Yapılacaklar
a - Okuma metnine göre taraf uluslar, 2040 yılına kadar deniz taşımacılığı kaynaklı salımları 2008 yılına göre en az yüzde kaç azaltma konusunda mutabakata vardı?
b - Lütfen okuma metninde "Bu strateji, 2008" sözcükleriyle başlayıp "bir taahhüt sayılabilir." sözcükleriyle biten bölümü hiç değiştirmeden tekrar yazın.

Okuma Metni
# # # # #
Bu çerçevede anlaşmaya katılan taraf uluslar, 2008 yılı baz alınarak 2030 yılına kadar deniz taşımacılığı kaynaklı salımlarının toplamını “en az %20 oranında azaltmayı ve %30’a ulaşmayı hedeflemeyi” taahhüt etti. Bunun yanı sıra 2040 yılına kadar salımların 2008 yılına nazaran “en az %70 oranında azaltılması ve %80’e ulaşılması” hususunda da mutabakata vardılar.

Bu strateji, 2008 yılı baz alınarak uluslararası deniz taşımacılığının karbon yoğunluğunu 2030 yılına kadar %40 oranında azaltma taahhüdünü de kapsayan başka hedefler de taşıyor. Bu, ilk baştaki IMO stratejisinden arta kalan bir taahhüt sayılabilir.

Pasifik adalarındaki ulusların yaptığı lobicilik faaliyetlerinin akabinde zirvenin son akşamına kadar süren müzakereler sonucunda daha iddialı “çaba sarf etmeye yönelik” hedefler belirlendi. Buna Çin ve Brezilya gibi gelişmekte olan büyük ekonomiler karşı çıkmıştı.

Ada devleti Vanuatu iklimden sorumlu bakan Ralph Regenvanu haftanın başında basın mensuplarına yaptığı açıklamada “Pasifik ada ulusları daima en yüksek düzeyde istekle gelip bu konuda ellerinden geleni sonuna kadar yapıyorlar” dedi.
# # # # #
Verilen Malzeme

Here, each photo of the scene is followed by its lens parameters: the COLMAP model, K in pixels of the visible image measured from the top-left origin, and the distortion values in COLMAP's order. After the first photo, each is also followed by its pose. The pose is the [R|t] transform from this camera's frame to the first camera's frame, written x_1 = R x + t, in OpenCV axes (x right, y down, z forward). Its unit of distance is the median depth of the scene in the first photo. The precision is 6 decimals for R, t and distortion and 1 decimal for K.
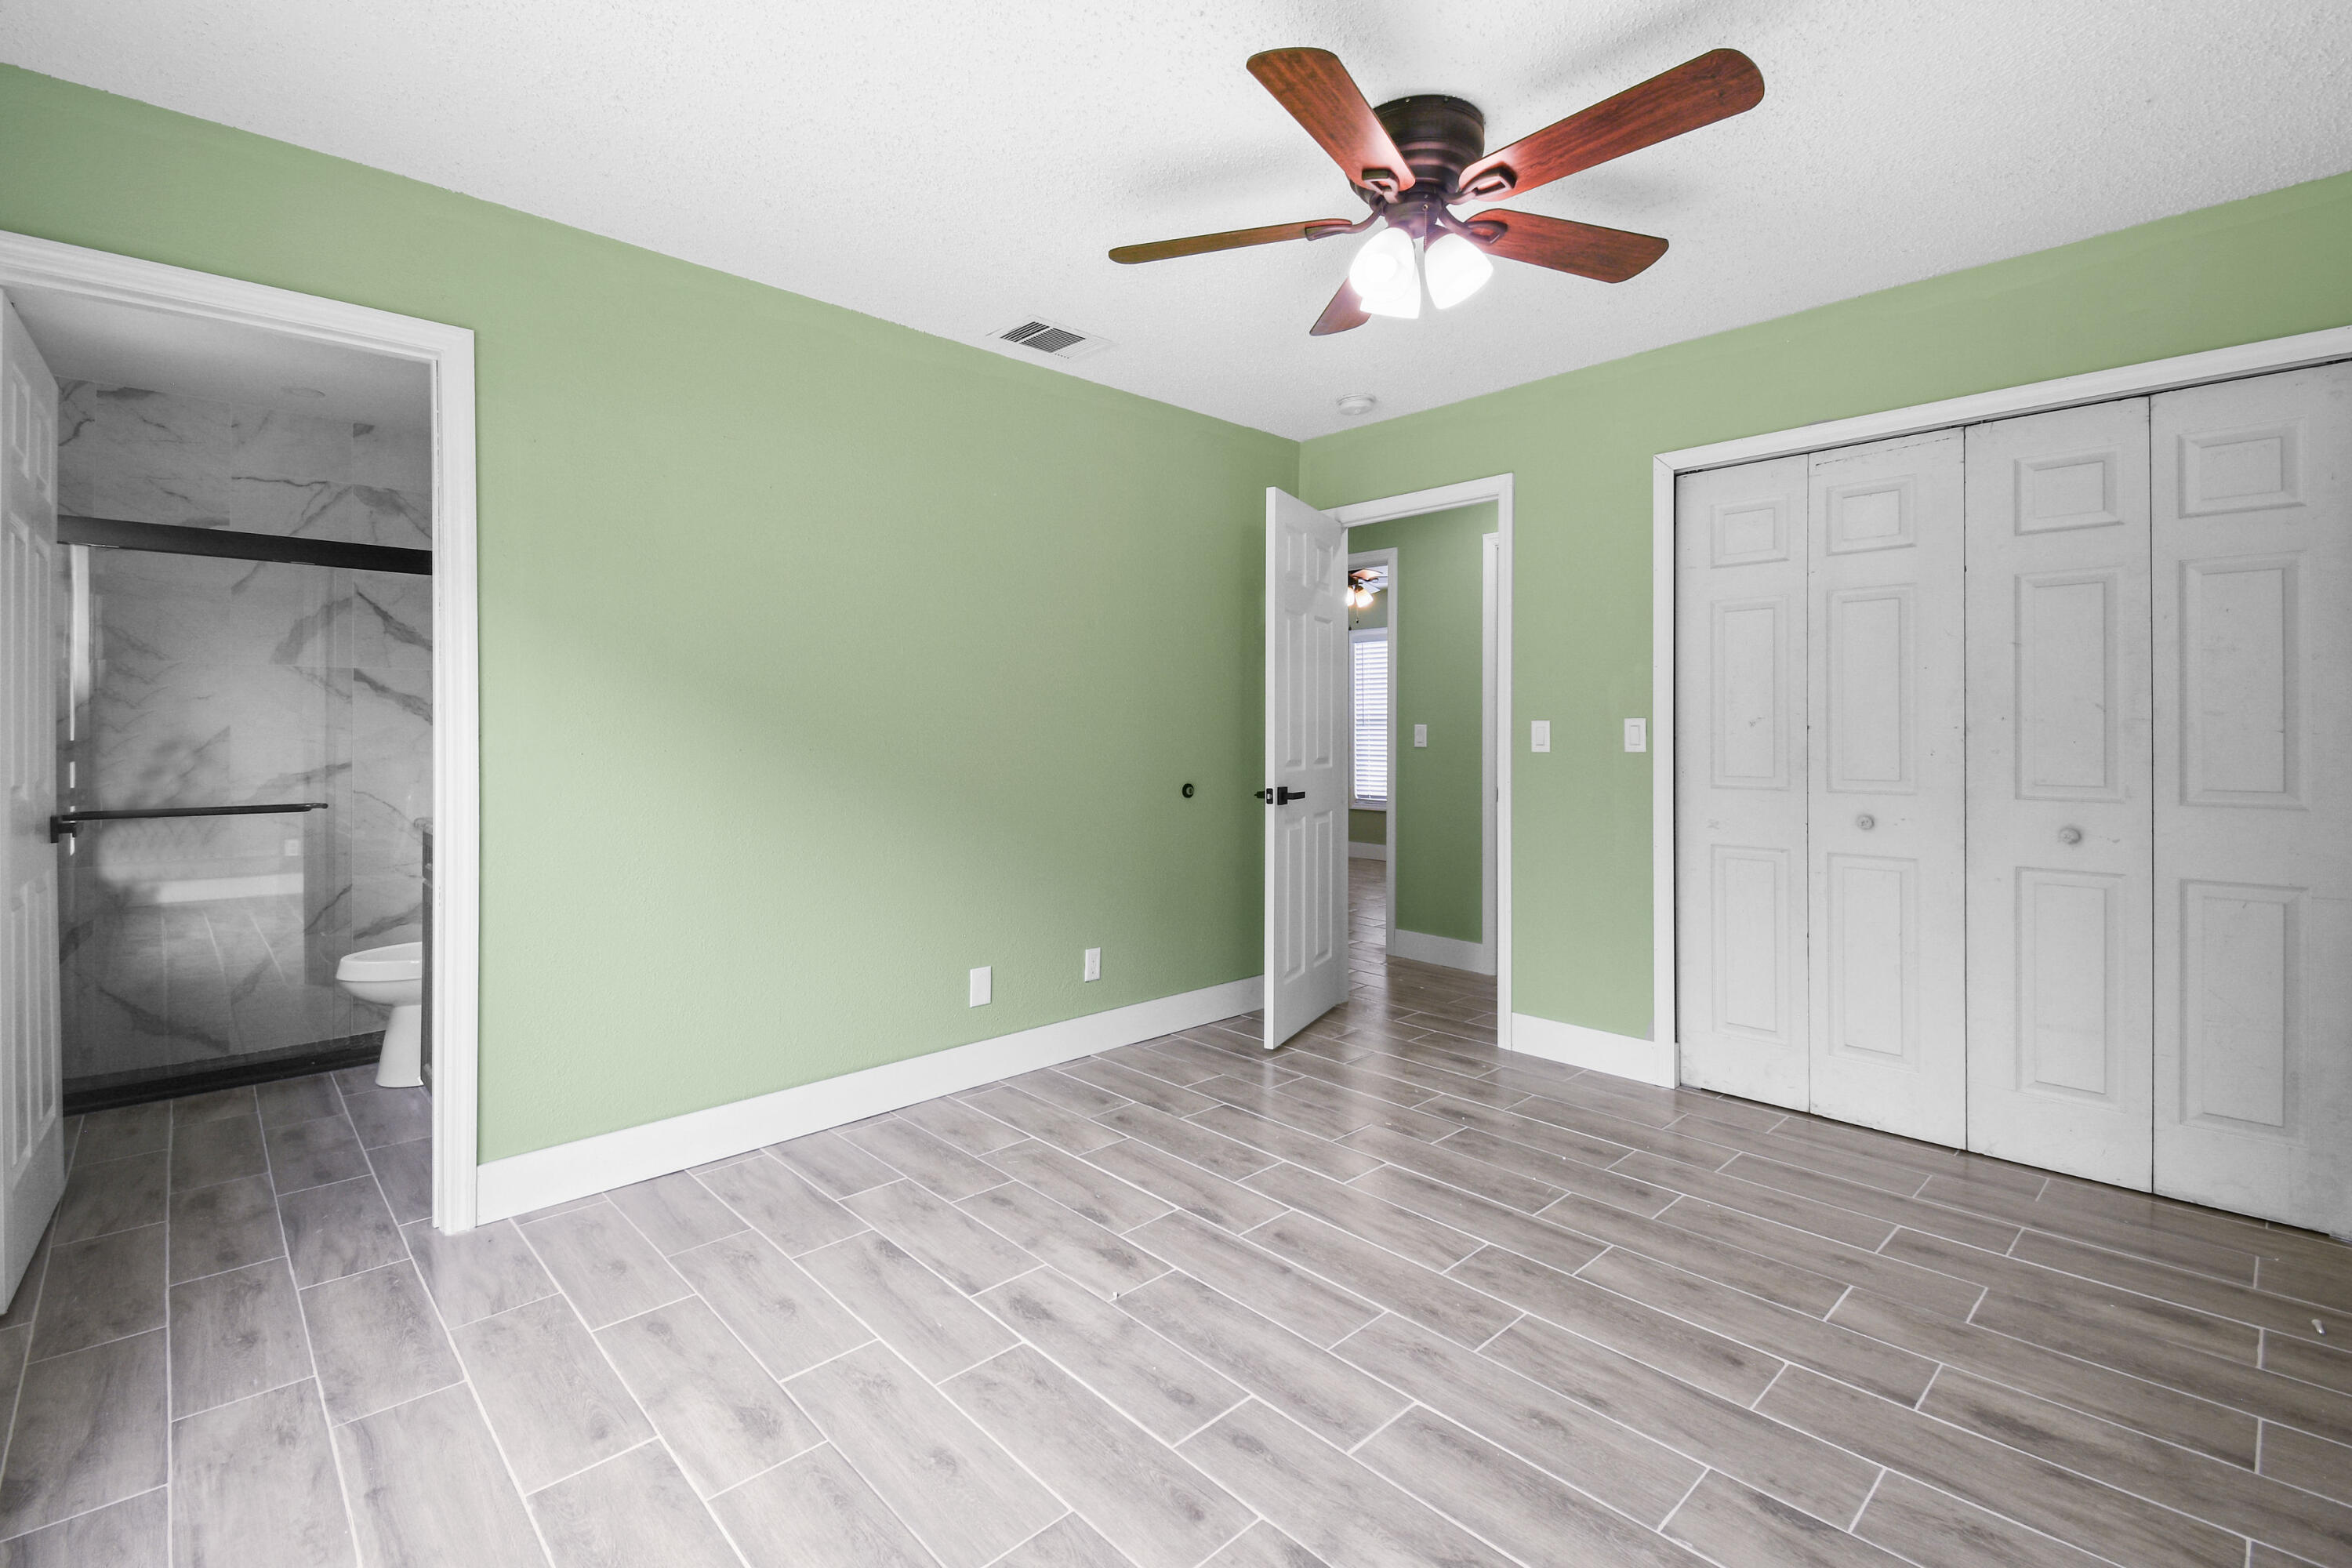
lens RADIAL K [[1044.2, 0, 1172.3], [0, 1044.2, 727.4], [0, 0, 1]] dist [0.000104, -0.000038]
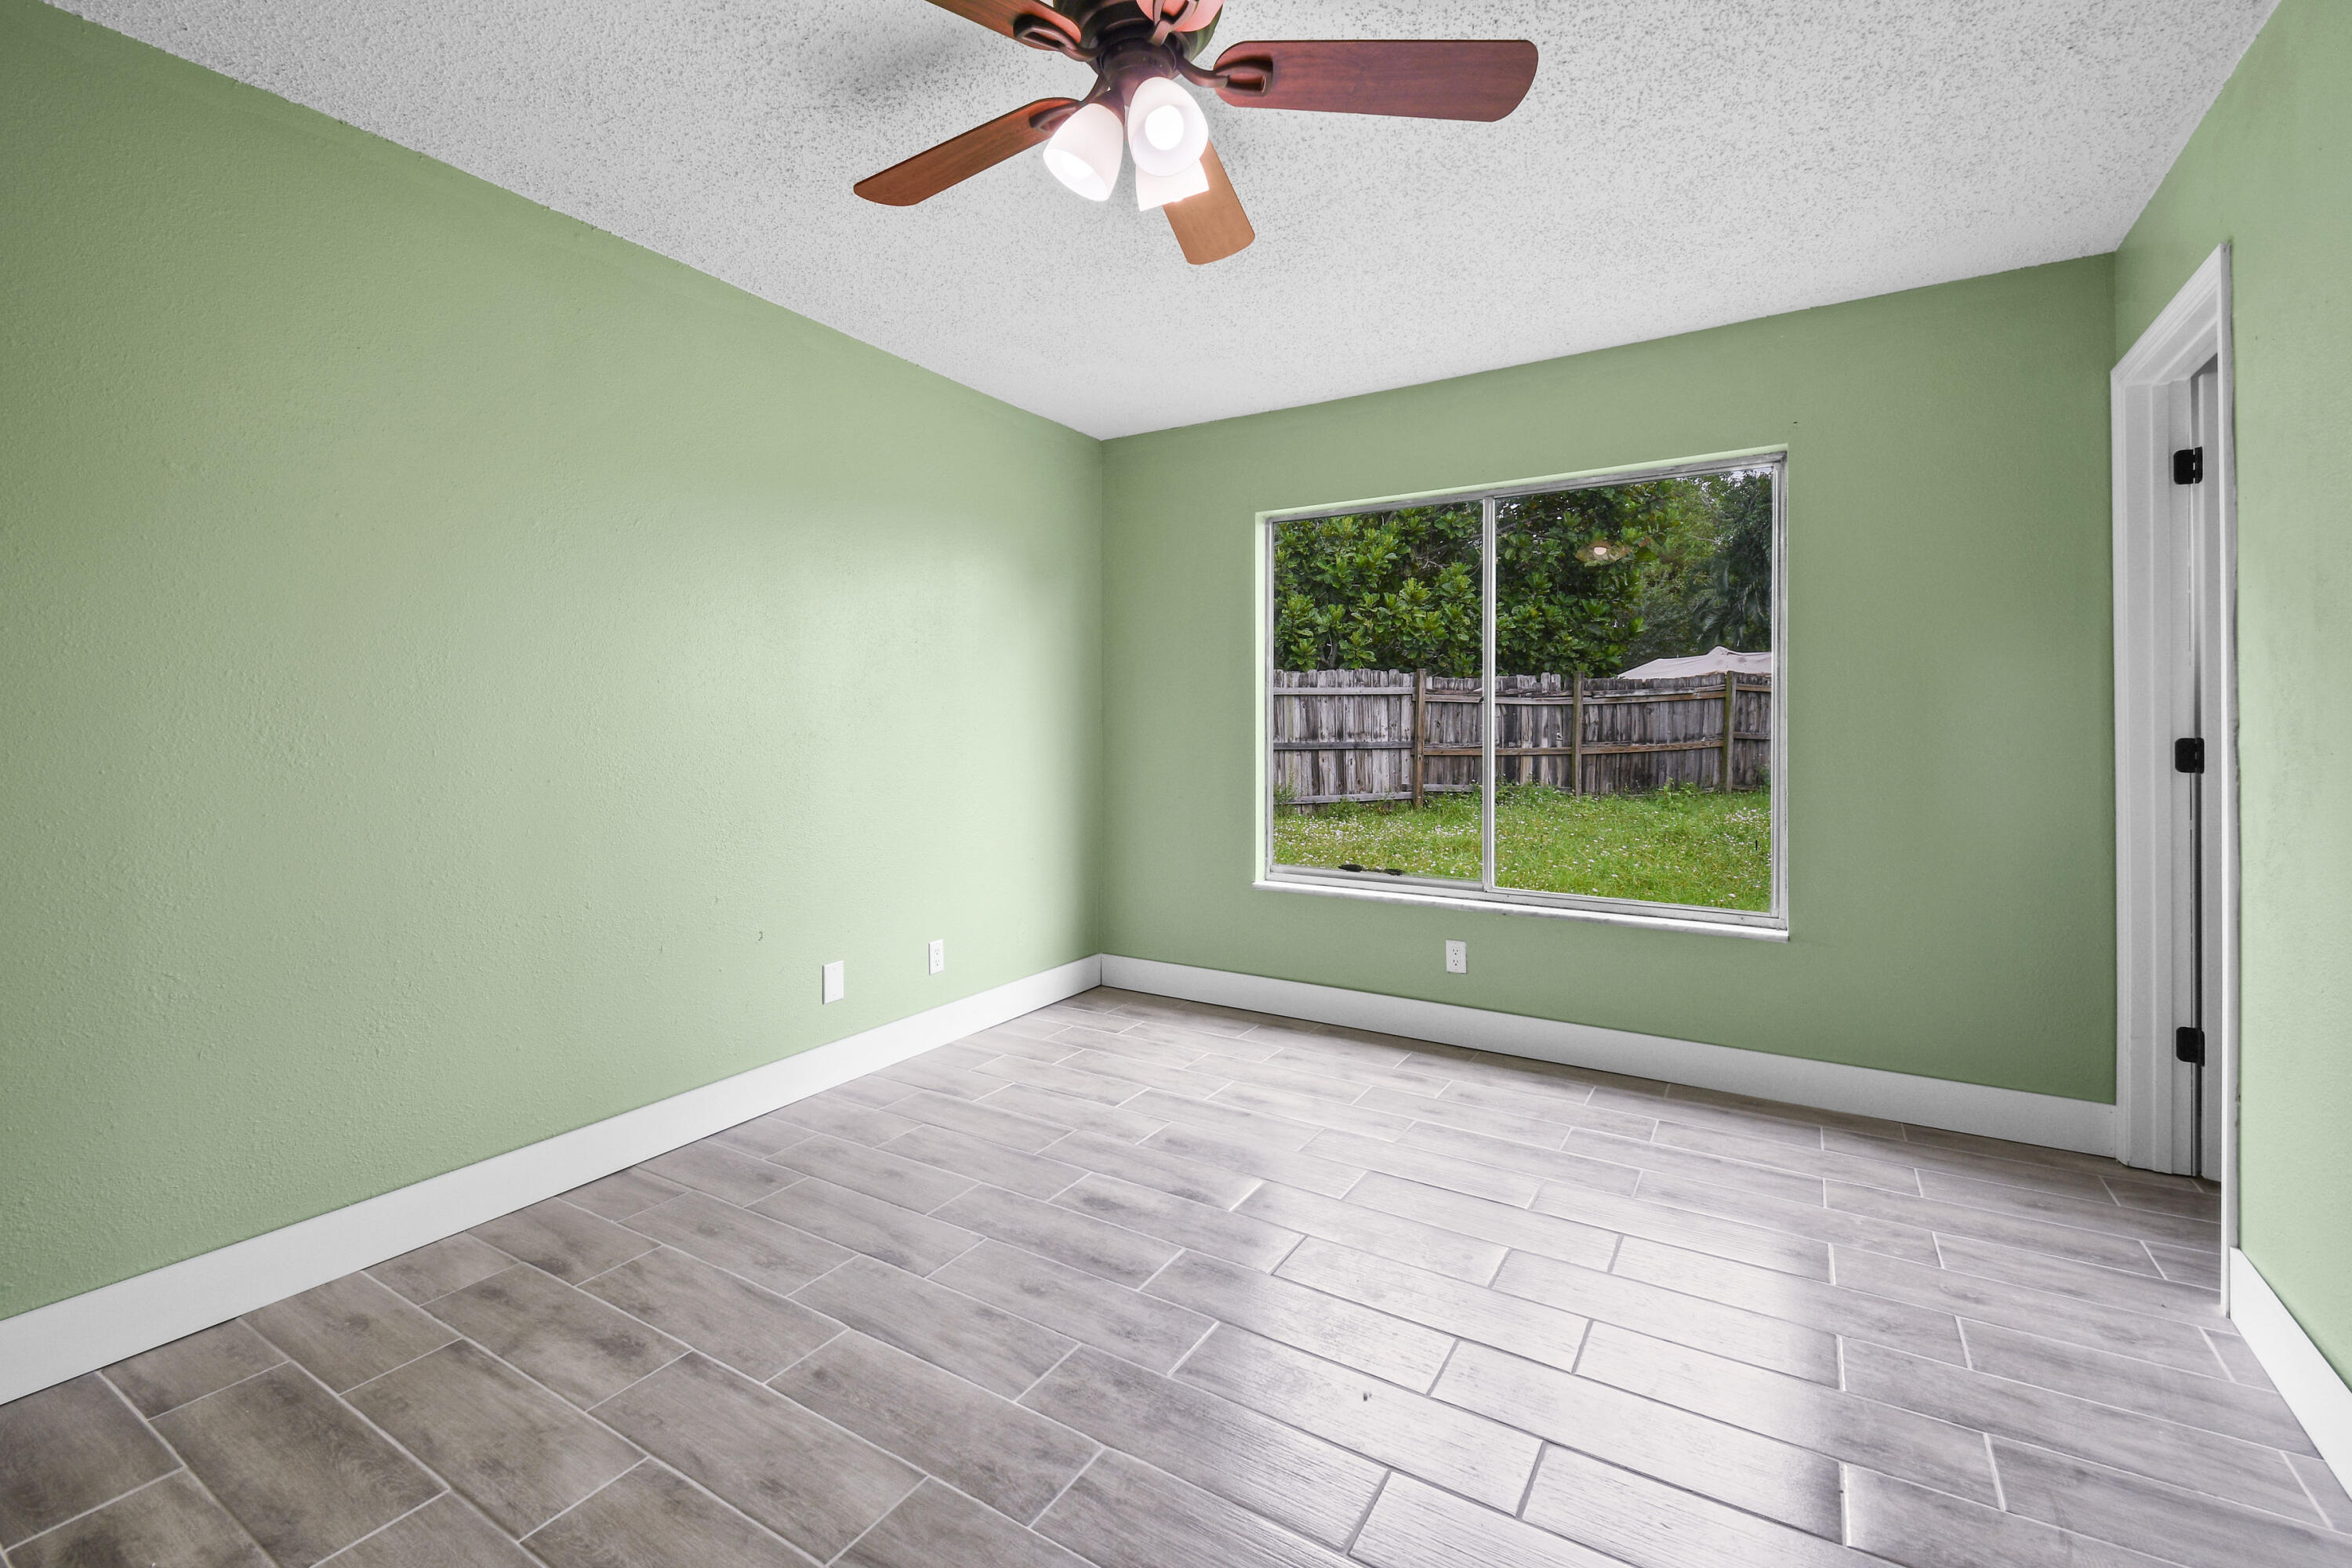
# # # # #
Alıştırma Cevapları
a - En az %70.

b -
Bu strateji, 2008 yılı baz alınarak uluslararası deniz taşımacılığının karbon yoğunluğunu 2030 yılına kadar %40 oranında azaltma taahhüdünü de kapsayan başka hedefler de taşıyor. Bu, ilk baştaki IMO stratejisinden arta kalan bir taahhüt sayılabilir.